● **Goal**
Reproduce, character for character, the stretch of rows below from the very first line through the line containing "color correction: highlights", including that line.

● **Exercise materials**
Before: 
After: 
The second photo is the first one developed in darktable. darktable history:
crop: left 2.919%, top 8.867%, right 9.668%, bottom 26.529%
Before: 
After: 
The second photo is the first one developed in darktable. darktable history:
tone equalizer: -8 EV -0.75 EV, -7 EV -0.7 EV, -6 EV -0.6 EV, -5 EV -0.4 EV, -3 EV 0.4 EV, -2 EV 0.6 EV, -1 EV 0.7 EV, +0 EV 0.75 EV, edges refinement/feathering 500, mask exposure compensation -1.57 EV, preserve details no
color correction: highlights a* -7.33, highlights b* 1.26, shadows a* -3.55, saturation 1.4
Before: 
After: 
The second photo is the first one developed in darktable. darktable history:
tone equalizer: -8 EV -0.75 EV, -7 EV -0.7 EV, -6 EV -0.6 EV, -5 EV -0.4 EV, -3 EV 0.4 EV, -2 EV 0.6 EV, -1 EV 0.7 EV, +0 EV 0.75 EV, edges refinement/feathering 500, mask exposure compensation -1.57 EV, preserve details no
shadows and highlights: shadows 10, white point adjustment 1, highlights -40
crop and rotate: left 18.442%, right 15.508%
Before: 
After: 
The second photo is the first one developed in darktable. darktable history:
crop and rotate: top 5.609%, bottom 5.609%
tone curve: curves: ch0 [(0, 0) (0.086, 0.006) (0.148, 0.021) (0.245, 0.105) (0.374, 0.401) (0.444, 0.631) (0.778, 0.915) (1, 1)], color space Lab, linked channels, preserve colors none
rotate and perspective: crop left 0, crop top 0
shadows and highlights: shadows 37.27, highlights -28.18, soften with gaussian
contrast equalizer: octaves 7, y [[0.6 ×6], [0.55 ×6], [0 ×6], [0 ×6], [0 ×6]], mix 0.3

● **Task response**
Before: 
After: 
The second photo is the first one developed in darktable. darktable history:
crop: left 2.919%, top 8.867%, right 9.668%, bottom 26.529%
Before: 
After: 
The second photo is the first one developed in darktable. darktable history:
tone equalizer: -8 EV -0.75 EV, -7 EV -0.7 EV, -6 EV -0.6 EV, -5 EV -0.4 EV, -3 EV 0.4 EV, -2 EV 0.6 EV, -1 EV 0.7 EV, +0 EV 0.75 EV, edges refinement/feathering 500, mask exposure compensation -1.57 EV, preserve details no
color correction: highlights a* -7.33, highlights b* 1.26, shadows a* -3.55, saturation 1.4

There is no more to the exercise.